+++ ИСХОДНЫЙ ТЕКСТ
М. ‘Искусство’, 1981.— (История эстетики в памятниках и документах).
В конце вашего предисловия к ‘Опыту краткой истории русской литературы’1 приглашаете вы всех любителей отечественной словесности к сообщению вам своих замечаний, обещая притом воспользоваться ими (разумеется, если они того стоят) при втором издании, а между тем печатать их в ‘Сыне отечества’ для предварительного сообщения публике. Пользуясь таким приглашением и полагаясь совершенно на слово человека, который выбрал эпиграфом: Verba a ni mi proferre et vitam impendere vero {Высказать душу свою, за правду пожертвовать жизнью (Лат. Пер. Ф. А. Петровского)2.}, я решился, может быть, прежде всех исполнить ваше желание, но прошу вас и читателей ваших не ждать и не требовать от меня полной, систематической критики. Я знаю, сколько бы она могла быть полезна, но признаюсь, что сей труд тяжелее моих сил и обширнее моих познаний, я удовольствуюсь замечаниями на те ошибки или недостатки, которые мне по плечу, и, может быть, если всякой со своей стороны примется, как я, добросовестно судить о том, что он знает, из многих суждений составится нечто на дело похожее.
++++++
+++ ПРИВЕДЁННЫЕ ДАННЫЕ
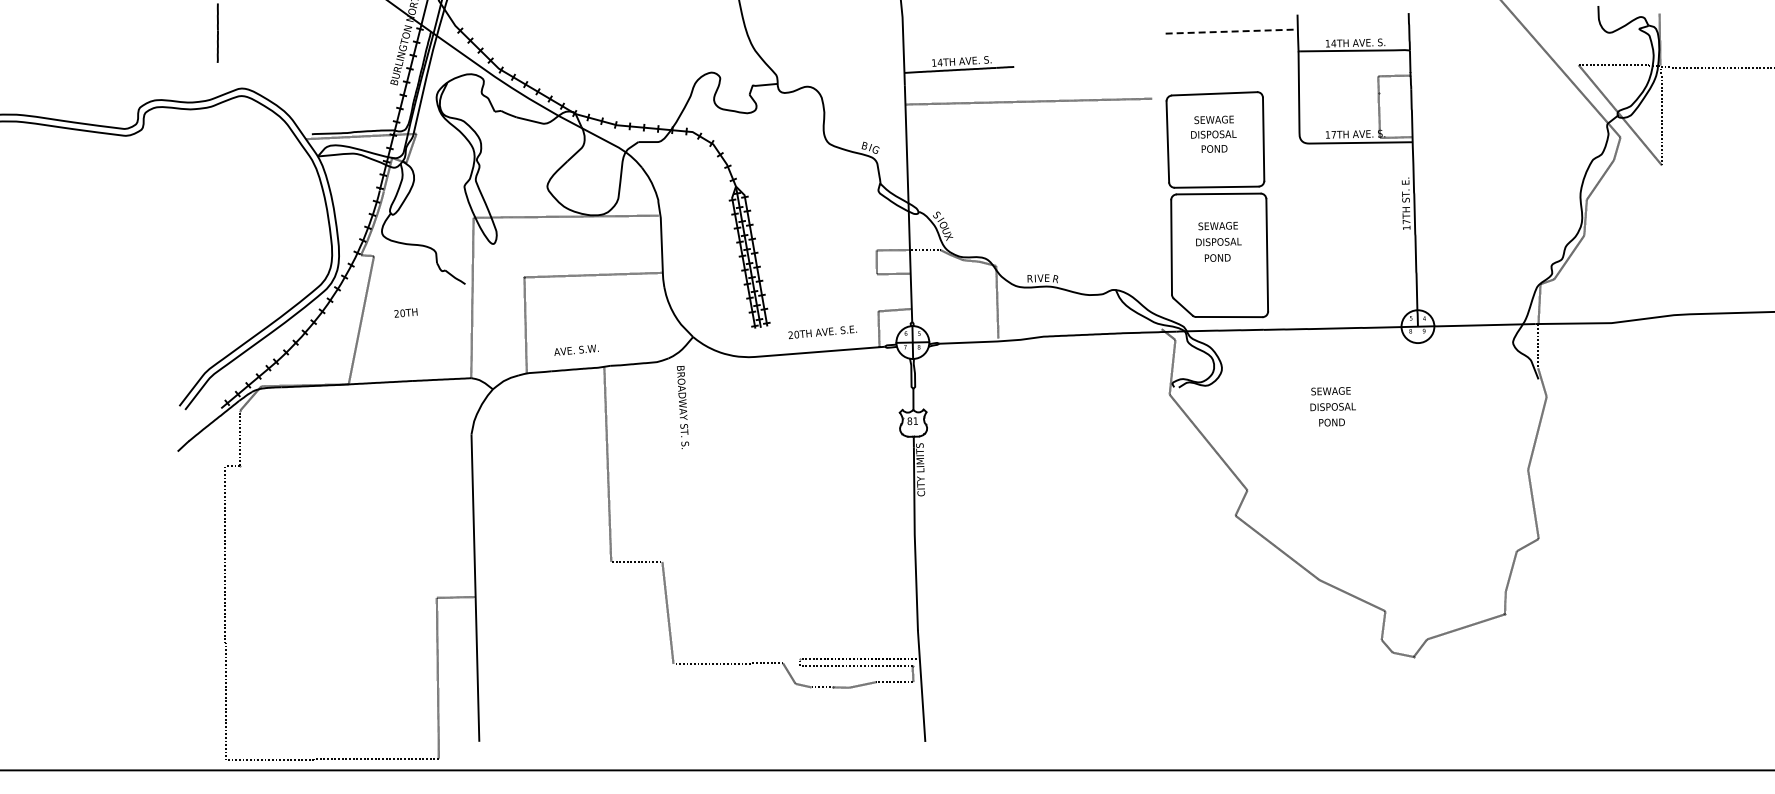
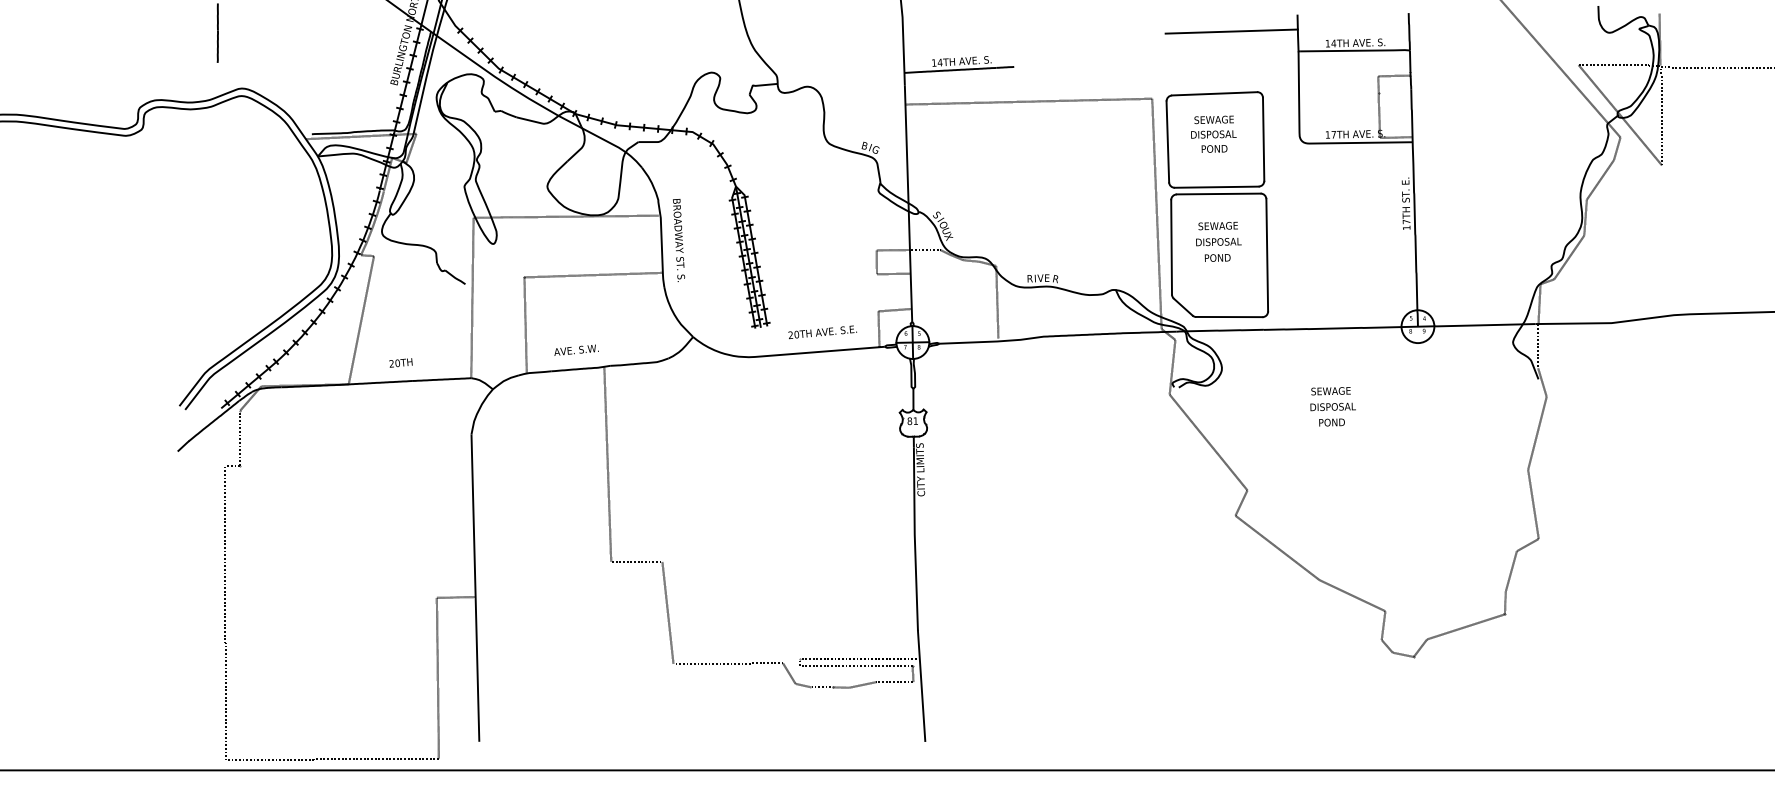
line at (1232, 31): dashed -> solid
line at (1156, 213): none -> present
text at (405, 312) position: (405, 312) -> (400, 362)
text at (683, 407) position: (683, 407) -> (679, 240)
++++++
+++ ПРИВЕДЁННЫЕ ДАННЫЕ
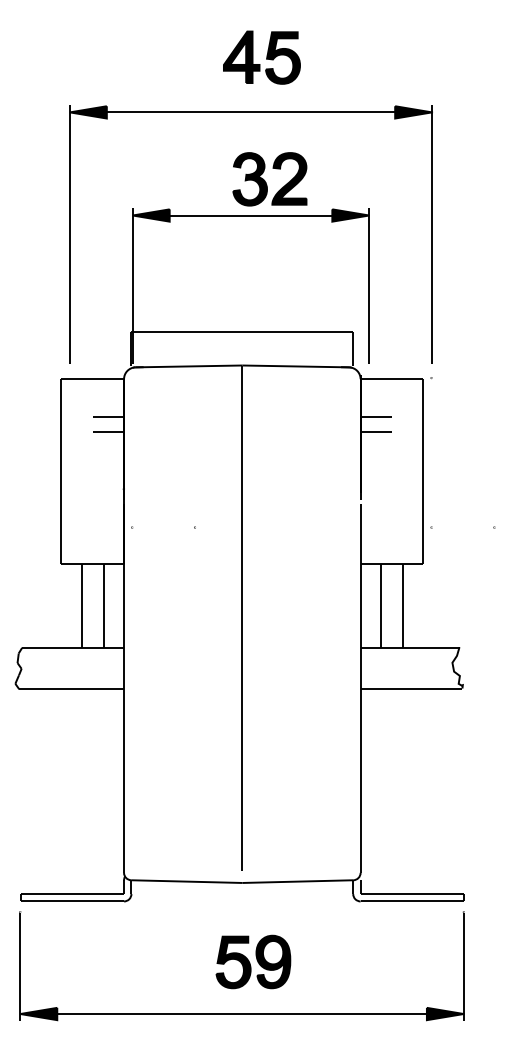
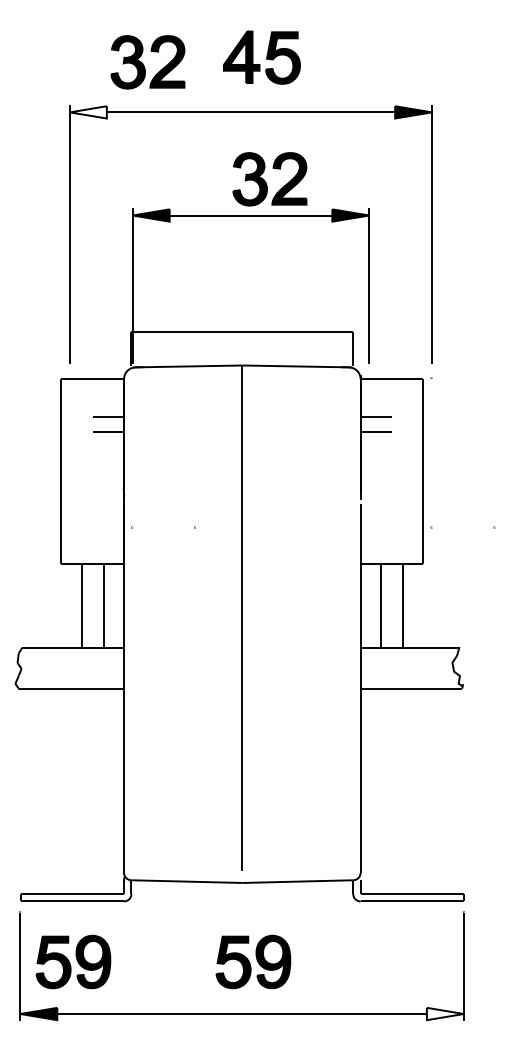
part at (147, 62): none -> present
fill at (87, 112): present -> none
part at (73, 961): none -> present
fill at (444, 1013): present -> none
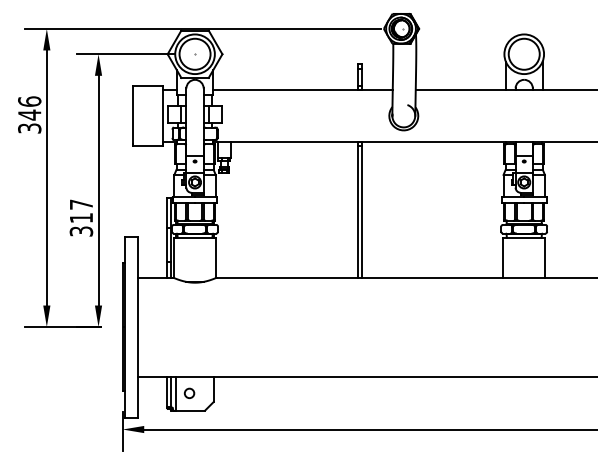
++++++
+++ ПРИВЕДЁННЫЕ ДАННЫЕ
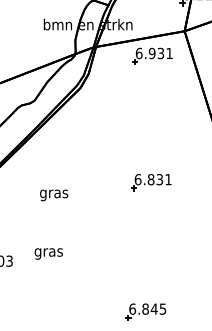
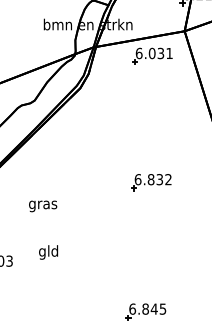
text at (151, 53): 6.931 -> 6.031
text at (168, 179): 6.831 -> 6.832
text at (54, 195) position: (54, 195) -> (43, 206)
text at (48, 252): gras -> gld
++++++
» ЗАДАНИЯ
1. Определите, согласуются ли с исходным текстом утверждения (a), (b) и (c). Для каждого ответьте «да» или «нет» и приведите точную цитату из текста, которая это решает. (a) Составитель предисловия обещает до второго издания печатать присланные замечания в «Сыне отечества». (b) Пишущий берётся представить полную, систематическую критику книги. (c) Пишущий считает такой труд посильным для себя.
2. Перепишите из перечня без изменений только отрезок от строки, где стоит «part at (147, 62): none -> present», до строки, где стоит «fill at (444, 1013): present -> none», включая обе эти строки.

» ПОЛНЫЕ ОТВЕТЫ
1.
(a) Да: «а между тем печатать их в ‘Сыне отечества’ для предварительного сообщения публике».
(b) Нет: «прошу вас и читателей ваших не ждать и не требовать от меня полной, систематической критики».
(c) Нет: «сей труд тяжелее моих сил и обширнее моих познаний».

2.
part at (147, 62): none -> present
fill at (87, 112): present -> none
part at (73, 961): none -> present
fill at (444, 1013): present -> none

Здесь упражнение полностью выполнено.